The crash left an innocent motorist dead and his passenger critically injured, authorities said. California Highway Patrol officers spotted the wayward driver beforehand and made a desperate effort to prevent the collision, a spokesman for the agency said.
Shortly after 2 a.m., the officers were traveling southbound on the 5 Freeway when they saw the driver of a gray 2008 Toyota Camry on the northbound side, speeding in oncoming lanes of traffic.
The CHP personnel "were next to the vehicle, attempting to get the driver to stop and slow down -- using their stoplights and emergency lights -- but the driver wasn't responding and continued southbound in the carpool lane," said CHP Sgt. Todd Kovaletz.

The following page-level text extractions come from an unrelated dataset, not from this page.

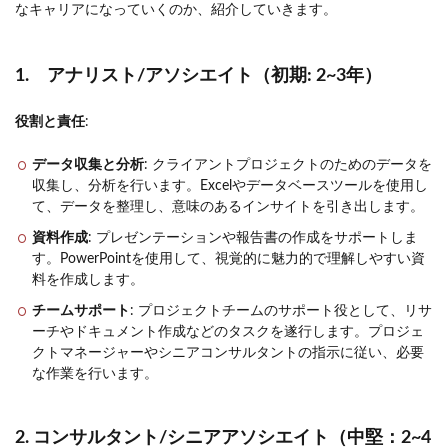
なキャリアになっていくのか、紹介していきます。
1. アナリスト/アソシエイト（初期:
2~3年）
役割と責任
:
データ収集と分析
: クライアントプロジェクトのためのデータを
収集し、分析を行います。Excelやデータベースツールを使用し
て、データを整理し、意味のあるインサイトを引き出します。
資料作成
: プレゼンテーションや報告書の作成をサポートしま
す。PowerPointを使用して、視覚的に魅力的で理解しやすい資
料を作成します。
チームサポート
: プロジェクトチームのサポート役として、リサ
ーチやドキュメント作成などのタスクを遂行します。プロジェ
クトマネージャーやシニアコンサルタントの指示に従い、必要
な作業を行います。
2. コンサルタント/シニアアソシエイト（中堅：2~4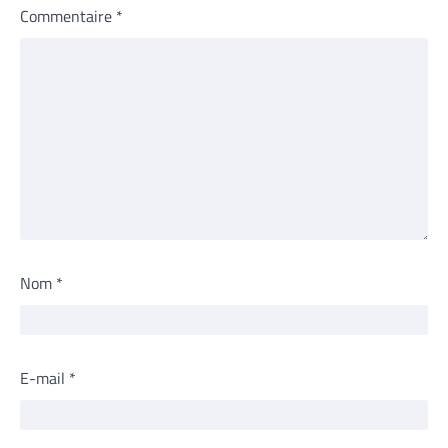
Commentaire
*
Nom
*
E-mail
*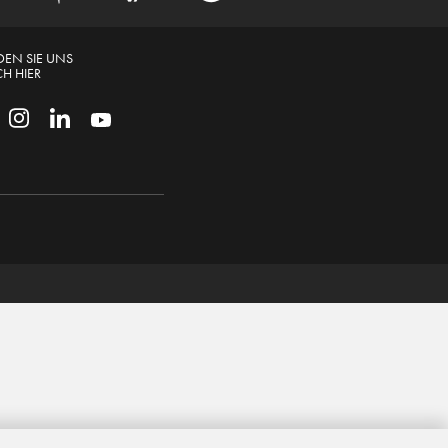
DEN SIE UNS
H HIER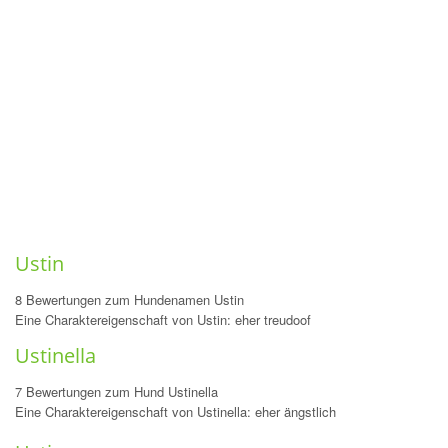
Ustin
8 Bewertungen zum Hundenamen Ustin
Eine Charaktereigenschaft von Ustin: eher treudoof
Ustinella
7 Bewertungen zum Hund Ustinella
Eine Charaktereigenschaft von Ustinella: eher ängstlich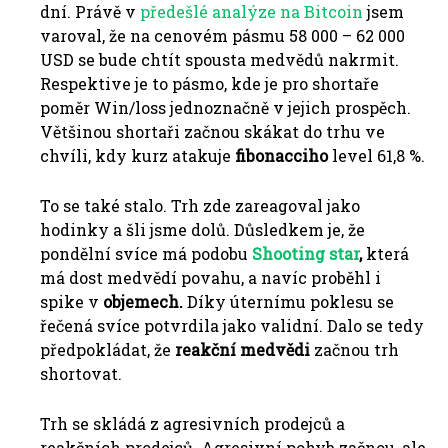
dní. Právě v
předešlé analýze na Bitcoin
jsem
varoval, že na cenovém pásmu 58 000 – 62 000
USD se bude chtít spousta medvědů nakrmit.
Respektive je to pásmo, kde je pro shortaře
poměr Win/loss jednoznačně v jejich prospěch.
Většinou shortaři začnou skákat do trhu ve
chvíli, kdy kurz atakuje
fibonacciho
level 61,8 %.
To se také stalo. Trh zde zareagoval jako
hodinky a šli jsme dolů. Důsledkem je, že
pondělní svíce má podobu
Shooting star
,
která
má dost medvědí povahu, a navíc proběhl i
spike v
objemech.
Díky úternímu poklesu se
řečená svíce potvrdila jako validní. Dalo se tedy
předpokládat, že
reakční medvědi
začnou trh
shortovat.
Trh se skládá z agresivních prodejců a
reakčních prodejců. Agresivní pohyb začnou, ale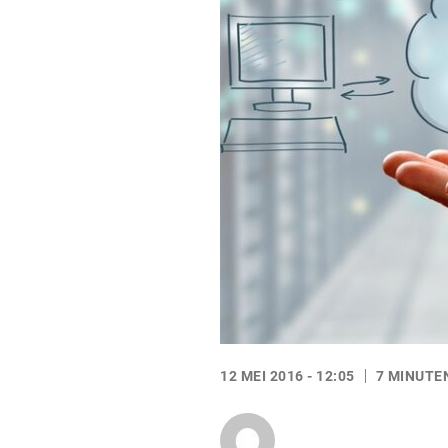
12 MEI 2016 - 12:05
7 MINUTE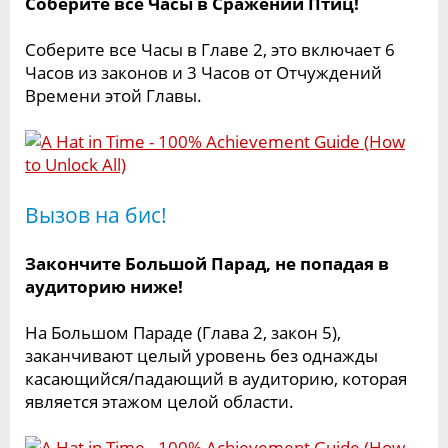
Соберите все Часы в Сражении Птиц!
Соберите все Часы в Главе 2, это включает 6
Часов из законов и 3 Часов от Отчуждений
Времени этой Главы.
Вызов на бис!
Закончите Большой Парад, не попадая в
аудиторию ниже!
На Большом Параде (Глава 2, закон 5),
заканчивают целый уровень без однажды
касающийся/падающий в аудиторию, которая
является этажом целой области.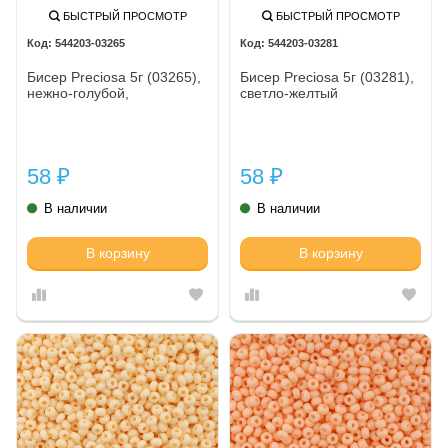
БЫСТРЫЙ ПРОСМОТР
БЫСТРЫЙ ПРОСМОТР
544203-03265
544203-03281
Бисер Preciosa 5г (03265),
Бисер Preciosa 5г (03281),
нежно-голубой,
светло-желтый
58
58
₽
₽
В наличии
В наличии
В корзину
В корзину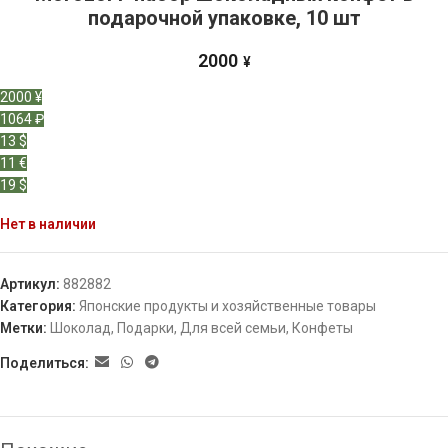
подарочной упаковке, 10 шт
2000
¥
2000 ¥
1064 ₽
13 $
11 €
19 $
Нет в наличии
Артикул:
882882
Категория:
Японские продукты и хозяйственные товары
Метки:
Шоколад
,
Подарки
,
Для всей семьи
,
Конфеты
Поделиться: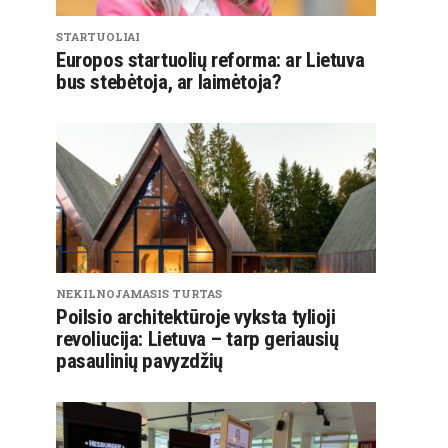
STARTUOLIAI
Europos startuolių reforma: ar Lietuva
bus stebėtoja, ar laimėtoja?
NEKILNOJAMASIS TURTAS
Poilsio architektūroje vyksta tylioji
revoliucija: Lietuva – tarp geriausių
pasaulinių pavyzdžių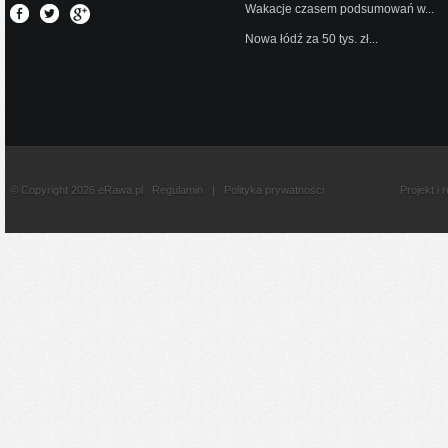
Wakacje czasem podsumowań w...
Nowa łódź za 50 tys. zł...
© Copyright 2026 eRawa.pl
Regulamin
|
Polityka prywatnosci
Projekt i 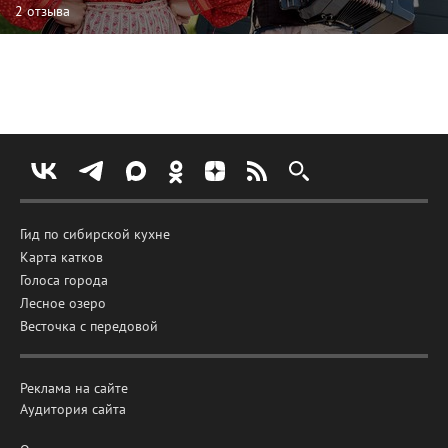
2 отзыва
Гид по сибирской кухне
Карта катков
Голоса города
Лесное озеро
Весточка с передовой
Реклама на сайте
Аудитория сайта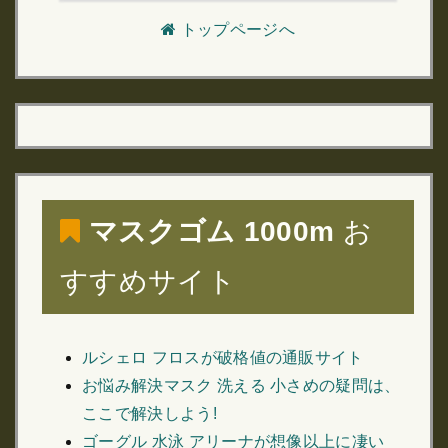
トップページへ
マスクゴム 1000m
お
すすめサイト
ルシェロ フロスが破格値の通販サイト
お悩み解決マスク 洗える 小さめの疑問は、
ここで解決しよう!
ゴーグル 水泳 アリーナが想像以上に凄い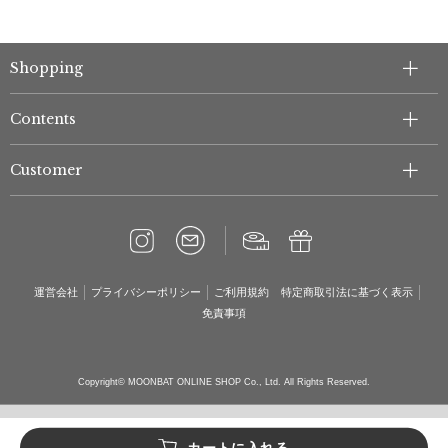
Shopping
Contents
Customer
運営会社
プライバシーポリシー
ご利用規約
特定商取引法に基づく表示
免責事項
Copyright© MOONBAT ONLINE SHOP Co., Ltd. All Rights Reserved.
カートに入れる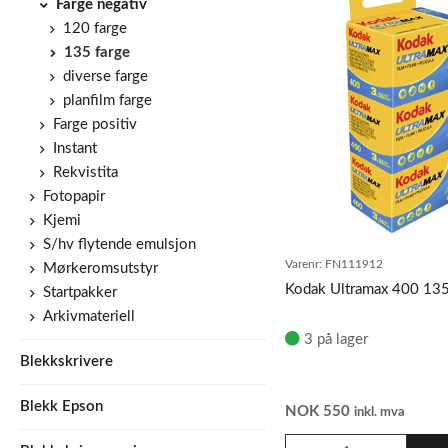
Farge negativ
120 farge
135 farge
diverse farge
planfilm farge
Farge positiv
Instant
Rekvistita
Fotopapir
Kjemi
S/hv flytende emulsjon
Varenr:
FN111912
Mørkeromsutstyr
Kodak Ultramax 400 13
Startpakker
Arkivmateriell
3 på lager
Blekkskrivere
Blekk Epson
NOK
550
inkl. mva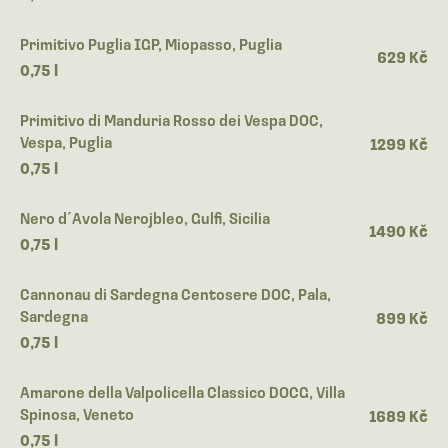
Primitivo Puglia IGP, Miopasso, Puglia
629 Kč
0,75 l
Primitivo di Manduria Rosso dei Vespa DOC,
Vespa, Puglia
1299 Kč
0,75 l
Nero d´Avola Nerojbleo, Gulfi, Sicilia
1490 Kč
0,75 l
Cannonau di Sardegna Centosere DOC, Pala,
Sardegna
899 Kč
0,75 l
Amarone della Valpolicella Classico DOCG, Villa
Spinosa, Veneto
1689 Kč
0,75 l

When the Camry plowed into a silver 2000 Ford Mustang on the transition road from the 55 Freeway, the impact left the latter vehicle teetering on the side of the overpass.
The driver of the Mustang, identified only as a 33-year-old Brea man, died at the scene. Firefighter-paramedics used the Jaws of Life to extract his trapped passenger, a 24-year-old Burbank woman. She was transported to Orange County Global Medical Center in critical condition.
The 30-year-old errant motorist, a resident of Lake Forest, sustained major injuries and was also hospitalized. He was arrested on suspicion of DUI and felony manslaughter. His name was not immediately released.
"Being next to a wrong-way driver is one of the scariest things you can see," Kovaletz said, "because all you're seeing is that inevitability, what's going to happen. You're doing everything you can to get them to stop, but if they're so either intoxicated or confused to be on the wrong side of the freeway, there's not a lot of hope sometimes of getting them to stop."